Петушок обнимал меня крыльями. Признаться, острый клюв, подставленный Эпикуром для поцелуя, вызвал не самые приятные ощущения. Однако я крепко обнял его, обрадованный неожиданной помощью.
— Что-то колет, — отодвинул я его. — Я было подумал, сердце, из-за волнений…
— Ох, прости, снял шпоры, чтоб не звенели, и заткнул за пояс… Колются, зато не звенят.
— А как вам удалось от стражи отделаться?
— Директор вызвал всех на допрос. Хочет выяснить, кто развязал дядюшке руки. Гениально придумано! Теперь они облаивают друг друга.
Артиллерист огромной глыбой маячил в коридоре.
— Чего возитесь… Пора дверь закрывать… Только утром обнаружат побег. Вот начнется кутерьма, бульдогам достанется на орехи.
— А откуда ты узнал, где я нахожусь? схватил я Эпикура за крылья.
— Это все Мышик! Ну и ловкач! Вдобавок храбрец. Я, правда, с башни ратуши видел, когда приземлялся шар, да, пока примчался на пастбище, бульдоги вас ужо волокли в повозку.
— Мы знали, что вас в замок отвезли, только здесь подземелье — настоящий лабиринт, если б не Мышик, провозились бы с поисками. Он нас привел. Стража перед входом всегда начеку, а задами можно пробраться, старая часть замка совсем заброшена. Дверь просто заставлена шкафом со старыми папками, тяжелыми, как свинец. Да ведь Бухло силач, нажал плечом и отодвинул. Вот мы и здесь. Только бедного Мышебрата с нами нет.
— Его вывезли, — сообщил Мышик. — Завтра казнь. Уж больно спешат.
С сумкой и рюкзаком я пустился за друзьями по темному коридору. Перебрались в старую часть здания, по очереди исчезали за шкафом.

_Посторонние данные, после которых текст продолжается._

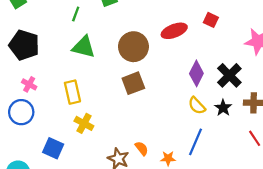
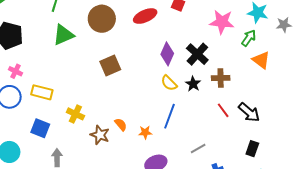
green triangle: (84, 47) -> (63, 35), turned -35
brown circle: (133, 47) -> (102, 19), moved
yellow rectangle: (72, 92) -> (42, 92), moved, turned -60
yellow cross: (84, 123) -> (75, 114), moved

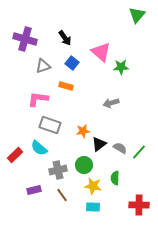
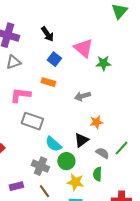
gray triangle: (43, 66) -> (13, 62), moved
gray arrow: (111, 103) -> (82, 96), moved
orange star: (83, 131) -> (96, 122), moved
cyan semicircle: (39, 148) -> (53, 144), moved
gray semicircle: (120, 148) -> (102, 153), moved
gray cross: (58, 170) -> (40, 166), turned 36

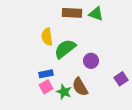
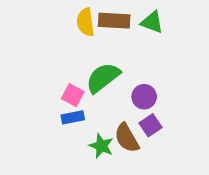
yellow semicircle: (47, 37) -> (85, 22), moved
purple square: (121, 79) -> (150, 125), moved
pink square: (46, 87) -> (73, 95), moved, turned -32

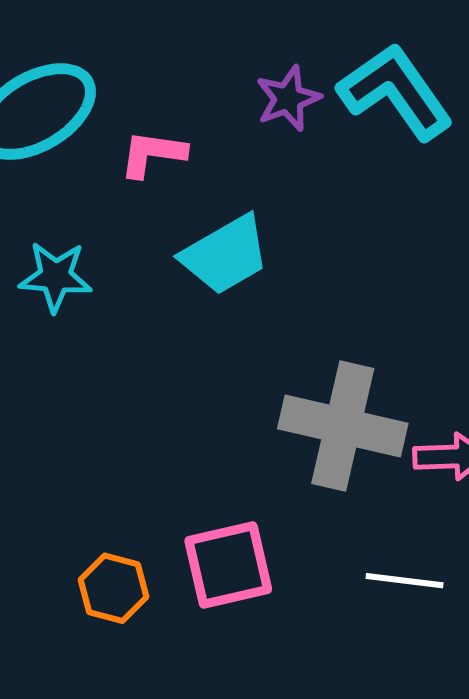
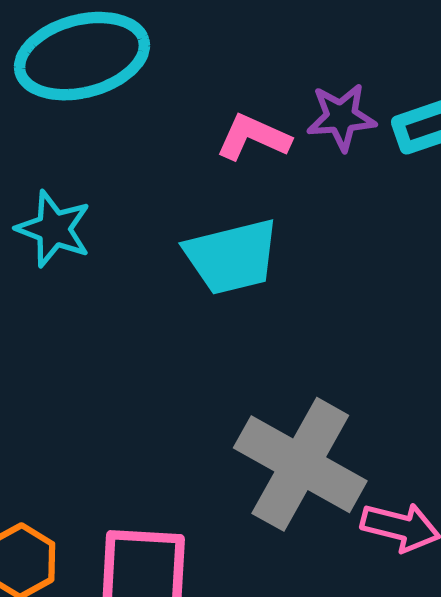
pink L-shape: (153, 154) -> (253, 137), moved

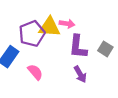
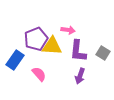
yellow triangle: (49, 27) -> (52, 46), moved
purple arrow: (80, 74) -> (80, 76), turned 49

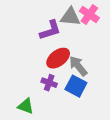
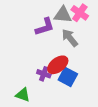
red ellipse: (58, 58) -> (58, 65), moved
gray arrow: (78, 66) -> (70, 38), moved

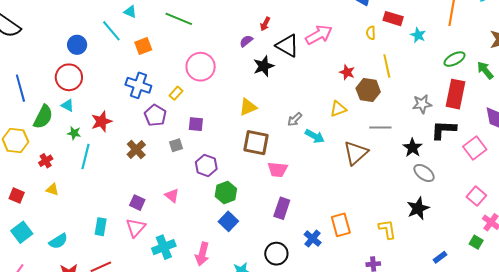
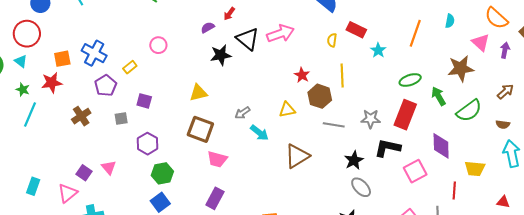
orange square: (143, 46) -> (62, 59), moved
pink circle: (201, 67) -> (158, 45), size x0.6
gray line: (380, 127) -> (334, 125), moved
purple square: (137, 203) -> (84, 173), moved

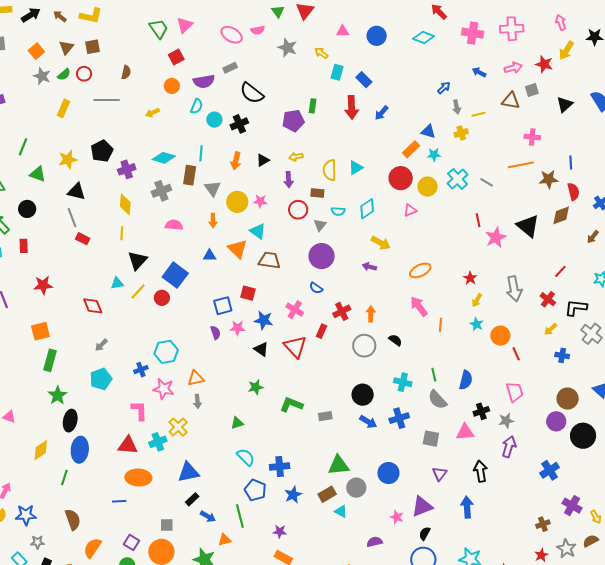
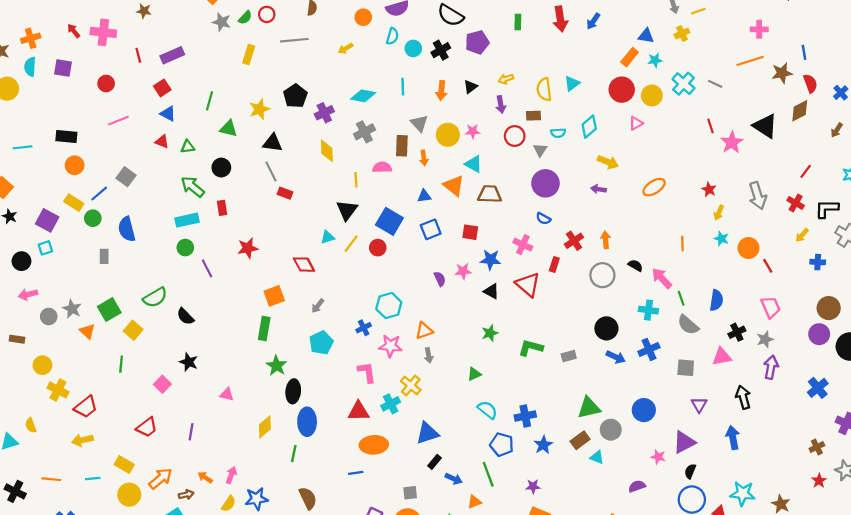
purple pentagon: (293, 121) -> (477, 42), moved
brown rectangle: (190, 175) -> (402, 146), moved
yellow line: (122, 233) -> (356, 180), moved
blue square: (223, 306) -> (431, 229), moved
pink arrow: (419, 306) -> (662, 278), moved
orange square: (40, 331) -> (274, 296), moved

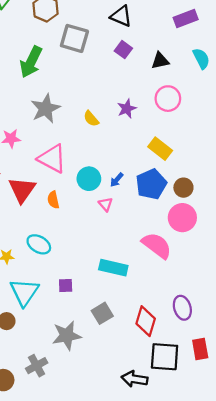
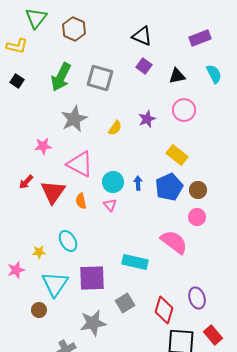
gray square: (74, 38) -> (100, 78), moved
yellow semicircle: (91, 119) -> (115, 128), turned -105
blue arrow: (117, 180) -> (138, 183), turned 136
pink triangle: (106, 204) -> (110, 205), moved
pink circle: (182, 218) -> (197, 217), size x0.7
cyan ellipse: (39, 244) -> (68, 241), turned 30
purple square: (66, 286) -> (92, 278), size x2.0
red rectangle: (200, 349) -> (213, 335), turned -30

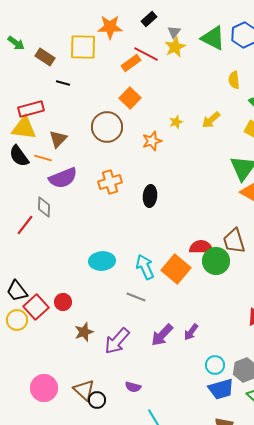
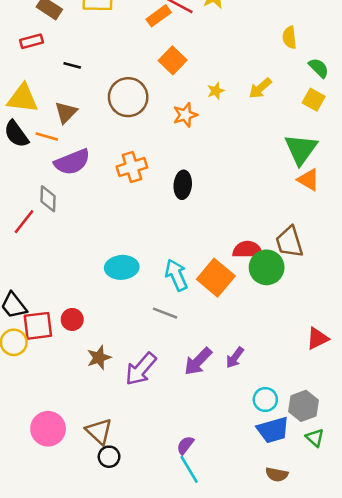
black line: (63, 83) -> (72, 65), moved
orange square: (130, 98) -> (173, 60), moved
red rectangle: (31, 109) -> (32, 41), moved, size x0.7
red square: (36, 307) -> (38, 326), turned 35
purple semicircle: (133, 387) -> (185, 445), moved, turned 112
black circle: (97, 400) -> (109, 457), moved

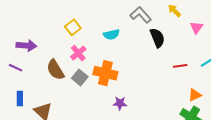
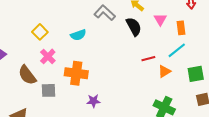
black semicircle: (157, 38) -> (134, 27), moved
gray square: (80, 78) -> (49, 90), moved, turned -35
orange triangle: (195, 95) -> (164, 71), moved

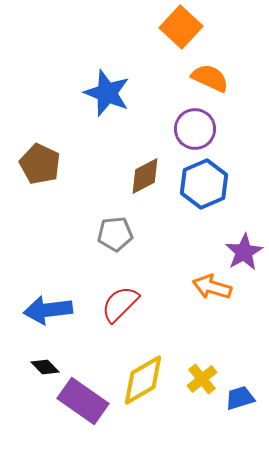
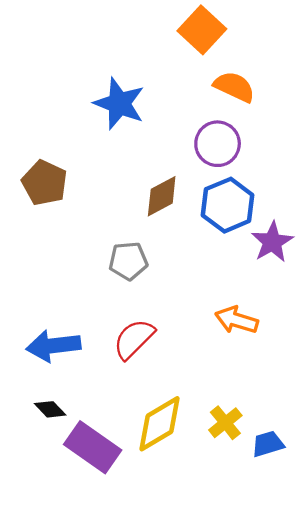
purple star: (244, 252) -> (272, 242), moved

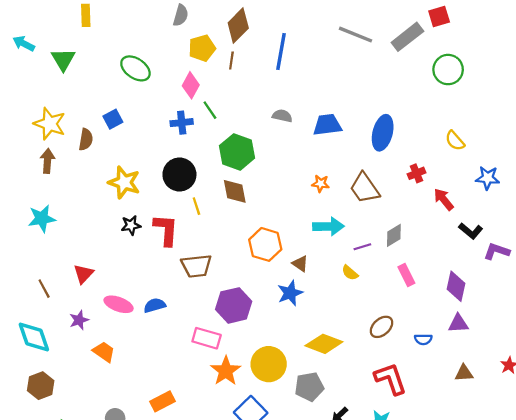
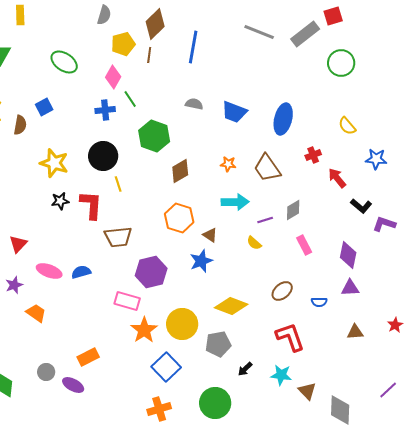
blue trapezoid: (327, 125) -> (234, 112), turned -152
brown diamond: (235, 191) -> (180, 171), moved, turned 70

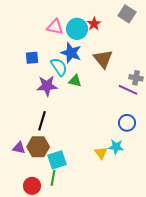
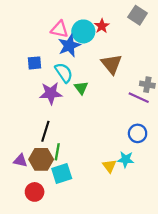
blue star: (71, 53) -> (69, 46), moved, turned 30
green triangle: (75, 81) -> (81, 88), turned 40
green line: (53, 178) -> (57, 152), moved
red circle: (32, 186) -> (35, 192), moved

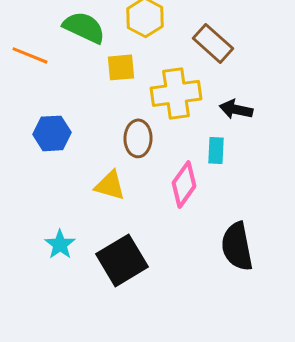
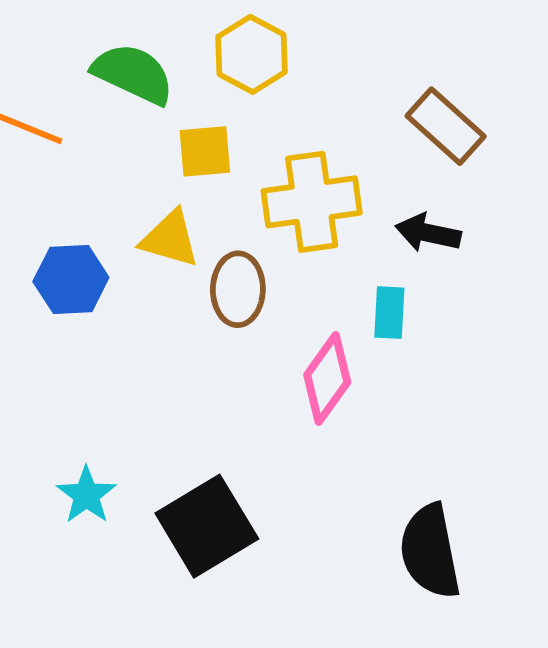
brown rectangle: (213, 43) -> (446, 126), moved
yellow triangle: (110, 185) -> (170, 239), moved
black semicircle: (237, 246) -> (430, 551), moved

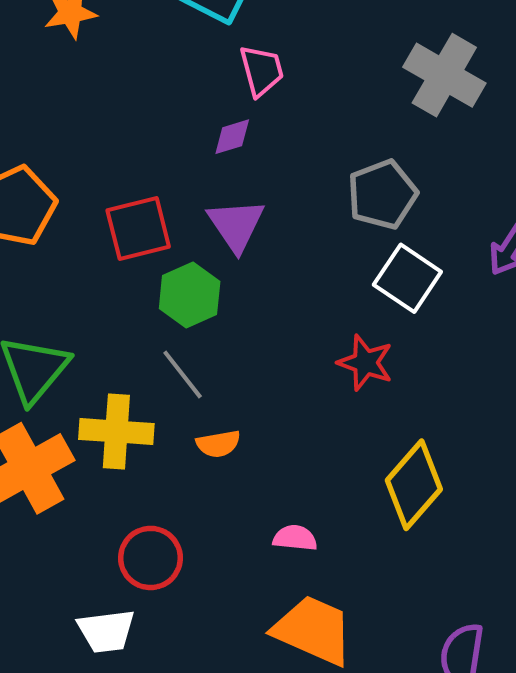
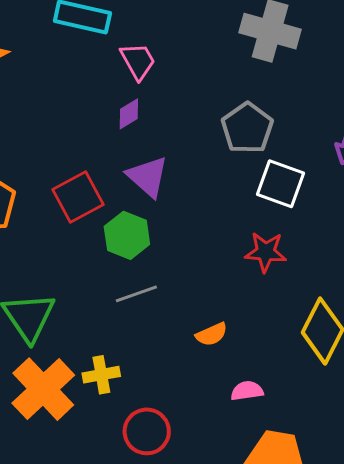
gray line: (183, 375) -> (136, 294), turned -57
yellow cross: (116, 431) -> (101, 375), moved, size x0.7
orange semicircle: (218, 444) -> (212, 334), moved

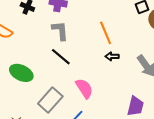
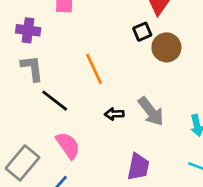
black arrow: (112, 56) -> (114, 114), moved
black line: (61, 57) -> (55, 101), moved

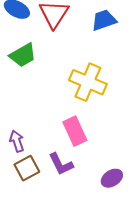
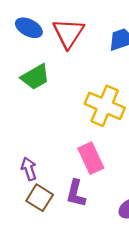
purple L-shape: (61, 164) -> (76, 193), turned 40
brown square: (27, 168) -> (40, 198), turned -30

Немного отдохнули, пока ждали Мышика, он поволок обратно в караульню и подсунул спящему надзирателю ключ от моей камеры.
Бухло водрузил шкаф на место самым простецким способом: приладил к задней ножке ремень от штанов и подтянул шкаф вплотную к двери. И никаких следов — чисто сработано.
Теперь можно и фонарик зажечь, при блеклом свете я оглядел друзей. Виолинка выросла, в джинсах и свободном свитере — под свитер спрятала пистоль — она казалась стройным подростком, петушок остался лилипутом, потому и ерошил задорно перышки, красный глаз поблескивал червонным золотом, а длинные перья на хвосте развевались, как гусарские крылья.